Ancora più grave è il rischio di pregiudizi algoritmici. I sistemi di intelligenza artificiale che prendono decisioni di progettazione sulla base dei dati dei sensori e dell’utilizzo possono involontariamente favorire soluzioni discriminatorie o inefficienti. Chi controlla gli algoritmi? Chi controlla i risultati? E quanto sono trasparenti i processi decisionali per gli utenti e i progettisti? La risposta è spesso: non abbastanza. Sono necessari standard chiari, interfacce aperte e una reale partecipazione. Altrimenti, l’edificio che respira diventerà una scatola nera con motivazioni poco chiare.

Ma le visioni sono troppo grandi per impantanarsi nella minuzia dei rischi. I progetti basati sui sensori aprono possibilità che solo pochi anni fa erano considerate folli. Facciate adattive che reagiscono all’inquinamento atmosferico. Interni che si configurano automaticamente in base alle preferenze degli utenti. Edifici che agiscono come hub energetici e di dati nel quartiere. Tutto questo è tecnicamente fattibile oggi, se c’è la volontà di farlo e se la regolamentazione non diventa un killer dell’innovazione.

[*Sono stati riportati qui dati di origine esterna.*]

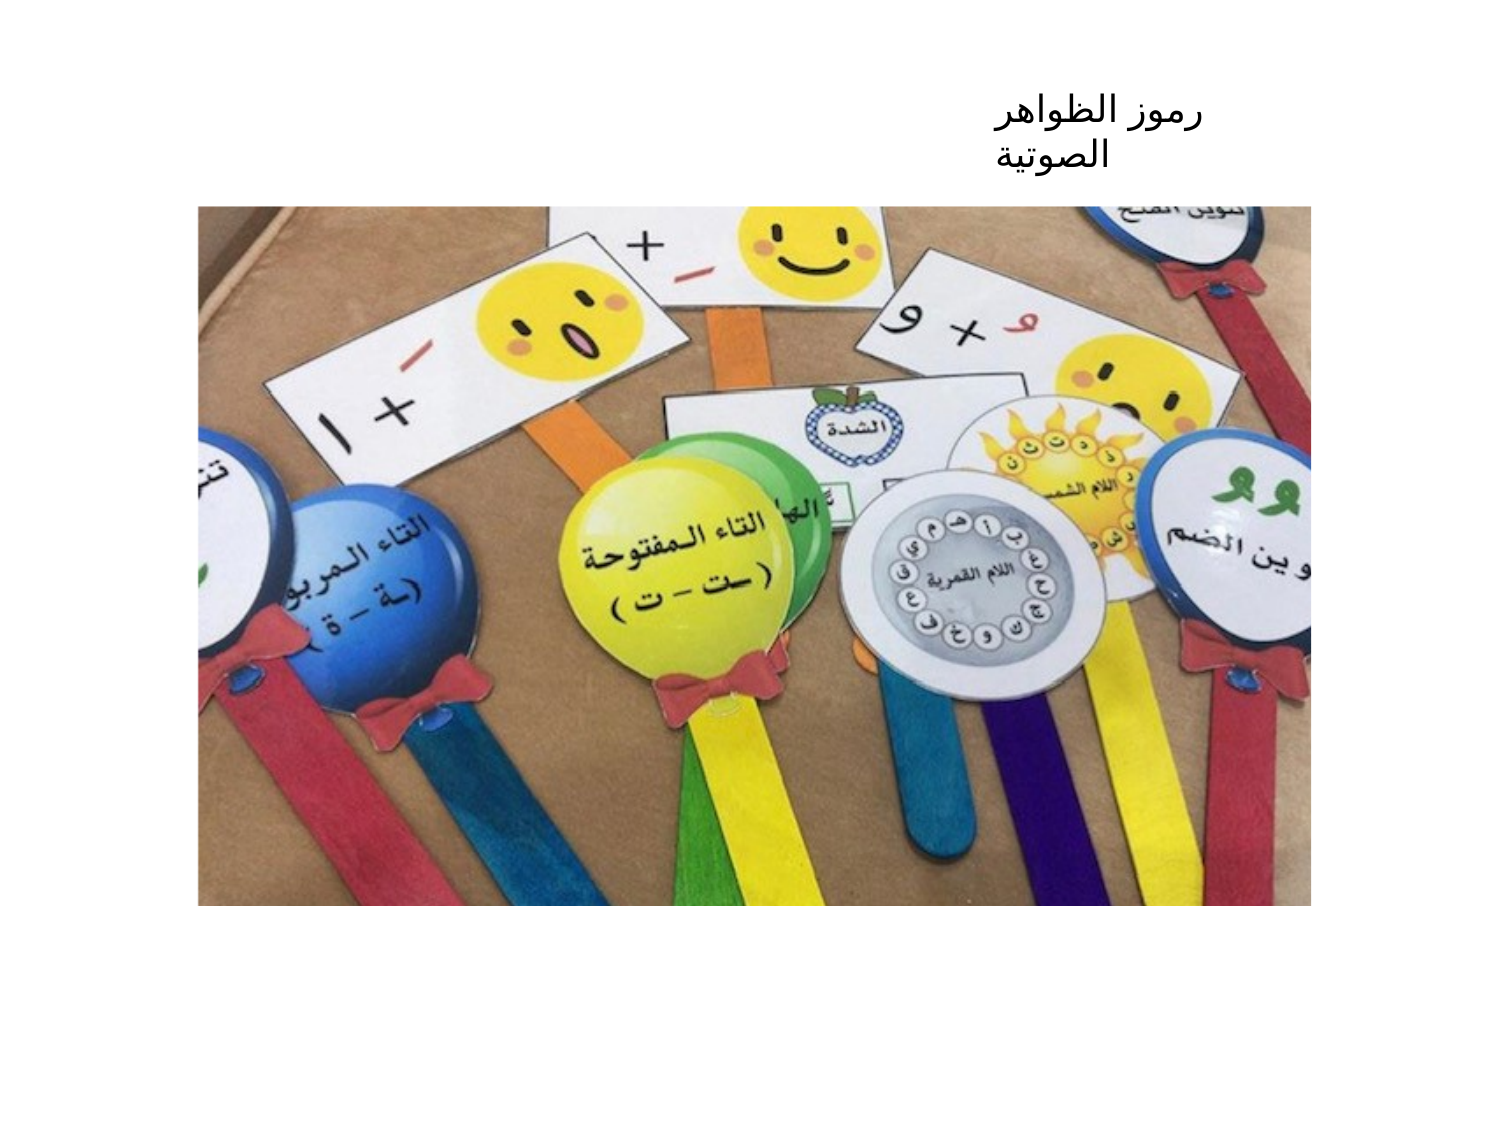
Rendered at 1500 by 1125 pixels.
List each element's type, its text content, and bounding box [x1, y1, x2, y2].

text_box رموز الظواهر الصوتية [980, 78, 1312, 183]
picture [188, 184, 1312, 906]
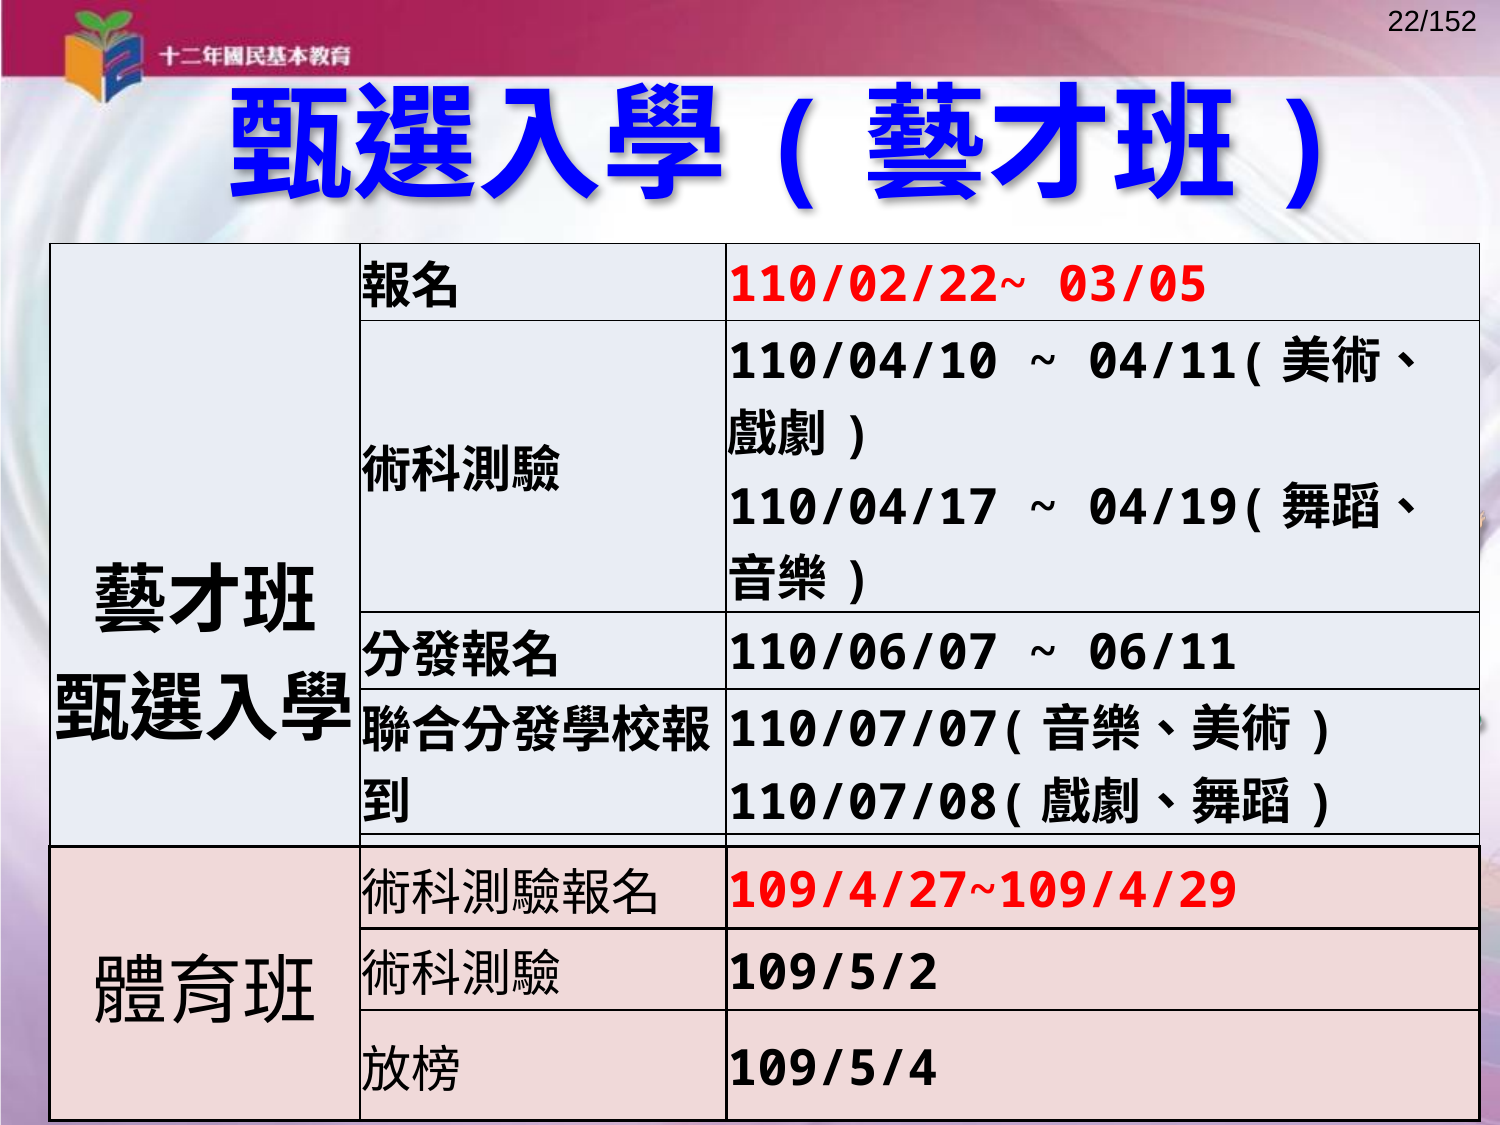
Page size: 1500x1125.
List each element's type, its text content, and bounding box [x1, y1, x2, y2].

In un contesto globale, è chiaro che l’Europa gioca nella Champions League della cultura edilizia, ma le regole del gioco sono stabilite nella Silicon Valley e nell’Asia orientale. La disponibilità ad assumersi rischi, a pianificare in modo sperimentale e a integrare la tecnologia dei sensori in modo olistico è molto maggiore. Chi nella regione DACH si aggrappa al vecchio ideale di pianificazione sarà superato dalla realtà. La descrizione del lavoro deve cambiare, e in fretta. Chiunque creda ancora che il lavoro si svolga con competenze CAD e qualche rendering ha perso da tempo la rotta.

L’architettura basata sui sensori non è una moda. È il prossimo passo logico nella storia dell’edilizia. È una sfida per progettisti, committenti e utenti. Costringe alla collaborazione, all’apertura e all’apprendimento continuo. La perdita di controllo è reale, ma il guadagno in termini di qualità, sostenibilità e forza innovativa supera di gran lunga il rischio. Chi fa il grande passo può plasmare il futuro. Chi esita sarà plasmato.

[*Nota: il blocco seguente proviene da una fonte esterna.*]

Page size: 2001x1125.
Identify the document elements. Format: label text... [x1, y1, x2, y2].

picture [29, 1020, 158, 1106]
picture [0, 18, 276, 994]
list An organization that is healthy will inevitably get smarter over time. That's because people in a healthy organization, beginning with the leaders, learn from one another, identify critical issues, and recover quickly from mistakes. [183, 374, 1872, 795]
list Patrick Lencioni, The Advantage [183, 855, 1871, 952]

Conclusione: l’architettura che respira è un’architettura che si assume responsabilità

I progetti basati sui sensori segnano la fine dell’architettura statica e l’inizio dell’architettura che respira. Sono più che semplici espedienti tecnici o di marketing. Sono la chiave per spazi sostenibili, resilienti e incentrati sull’utente. Germania, Austria e Svizzera devono prendere una decisione: Vogliono essere pionieri o spettatori? La tecnologia c’è, le visioni sono chiare. Ora servono coraggio, competenza e regole chiare. Perché un’architettura che respira è un’architettura che si assume responsabilità – per l’ambiente, la società e l’innovazione. Tutto il resto è solo una finzione.